Graphic shows the dirhodium catalyst developed to synthesize a 3D scaffold of keen interest to the pharmaceutical industry. The Davies lab has published a series of major papers on dirhodium catalysts that selectively funcitonalized C-H bonds in a streamlined manner.
By Carol Clark
After helping develop a new approach for organic synthesis — carbon-hydrogen functionalization — scientists at Emory University are now showing how this approach may apply to drug discovery. Nature Catalysis published their most recent work — a streamlined process for making a three-dimensional scaffold of keen interest to the pharmaceutical industry.
“Our tools open up whole new chemical space for potential drug targets,” says Huw Davies, Emory professor of organic chemistry and senior author of the paper.
Davies is the founding director of the National Science Foundation’s Center for Selective C-H Functionalization, a consortium based at Emory and encompassing 15 major research universities from across the country as well as industrial partners.
Traditionally, organic chemistry has focused on the division between reactive molecular bonds and the inert bonds between carbon-carbon (C-C) and carbon-hydrogen (C-H). The inert bonds provide a strong, stable scaffold for performing chemical synthesis with the reactive groups. C-H functionalization flips this model on its head, making C-H bonds become the reactive sites.
The aim is to efficiently transform simple, abundant molecules into much more complex, value-added molecules. Functionalizing C-H bonds opens new chemical pathways for the synthesis of fine chemicals — pathways that are more direct, less costly and generate less chemical waste.
The Davies lab has published a series of major papers on dirhodium catalysts that selectively functionalize C-H bonds in a streamlined manner.
The current paper demonstrates the power of a dirhodium catalyst to efficiently synthesize a
bioisostere of a benzene ring. A benzene ring is a two-dimensional (2D) molecule and a common motif in drug candidates. The bioisostere has similar biologicial properties to a benzene ring. It is a different chemical entity, however, with a 3D structure, which opens up new chemical territory for drug discovery.
Previous attempts to exploit this bioisostere for biomedical research have been hampered by the delicate nature of the structure and the limited ways to make them. “Traditional chemistry is too harsh and causes the system to fragment,” Davies explains. “Our method allows us to easily achieve a reaction on a C-H bond of this bioisostere in a way that does not destroy the scaffold. We can do chemistry that no one else can do and generate new, and more elaborate, derivatives containing this promising bioisostere.”
The paper serves as proof of principle that bioisosteres can serve as fundamental building blocks to generate an expanded range of chemical entities. “It’s like getting a new Lego shape in your kit,” Davies says. “The more Lego shapes you have, the more new and different structures you can build.”

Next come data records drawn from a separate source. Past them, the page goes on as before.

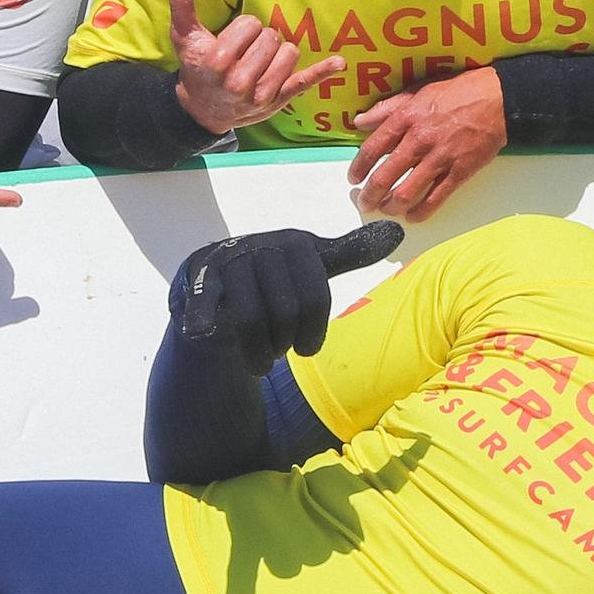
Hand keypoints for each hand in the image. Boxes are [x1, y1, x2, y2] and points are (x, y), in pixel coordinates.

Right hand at [168, 0, 345, 135]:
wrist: (203, 108)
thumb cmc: (196, 66)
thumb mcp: (184, 36)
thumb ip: (182, 4)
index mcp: (218, 62)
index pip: (250, 24)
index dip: (243, 29)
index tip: (231, 41)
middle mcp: (240, 81)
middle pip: (271, 37)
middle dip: (259, 40)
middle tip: (243, 54)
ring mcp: (262, 93)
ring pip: (289, 52)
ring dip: (277, 52)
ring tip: (258, 63)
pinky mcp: (279, 101)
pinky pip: (304, 82)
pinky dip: (323, 72)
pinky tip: (339, 62)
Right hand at [172, 219, 405, 375]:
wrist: (212, 283)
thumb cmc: (272, 279)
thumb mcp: (312, 264)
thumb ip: (350, 253)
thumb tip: (398, 231)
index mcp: (294, 242)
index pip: (316, 296)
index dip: (313, 332)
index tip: (307, 348)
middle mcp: (261, 245)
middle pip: (285, 312)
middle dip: (284, 342)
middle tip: (278, 351)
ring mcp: (227, 262)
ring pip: (250, 319)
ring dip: (257, 352)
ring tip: (260, 361)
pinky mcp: (195, 279)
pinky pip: (204, 304)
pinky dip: (204, 321)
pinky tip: (205, 333)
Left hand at [346, 68, 507, 222]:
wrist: (498, 99)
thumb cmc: (458, 92)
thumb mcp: (418, 90)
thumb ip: (387, 108)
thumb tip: (360, 121)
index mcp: (407, 118)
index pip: (372, 148)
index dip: (358, 167)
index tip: (352, 179)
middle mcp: (419, 140)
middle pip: (385, 176)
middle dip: (370, 195)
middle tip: (364, 202)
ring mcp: (440, 158)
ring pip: (406, 193)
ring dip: (391, 207)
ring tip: (386, 210)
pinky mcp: (460, 172)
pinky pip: (435, 199)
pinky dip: (420, 212)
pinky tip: (412, 217)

Zachary Garlets, a former member of the Davies lab who currently works for the biopharmaceutical firm Bristol-Myers Squibb, is first author of the paper. The project was a collaboration between the Davies lab and computational chemists from UCLA (Jacob Sanders and K.N. Houk) and medicinal chemists from Novartis Institutes for Biomedical Research (Hasnain Malik and Christian Gampe).
The paper follows another recent demonstration of the potential for generating novel scaffolds relevant to pharmaceutical research using the method. That work, a collaboration between Emory chemists and AbbVie, was published in the journal Chem.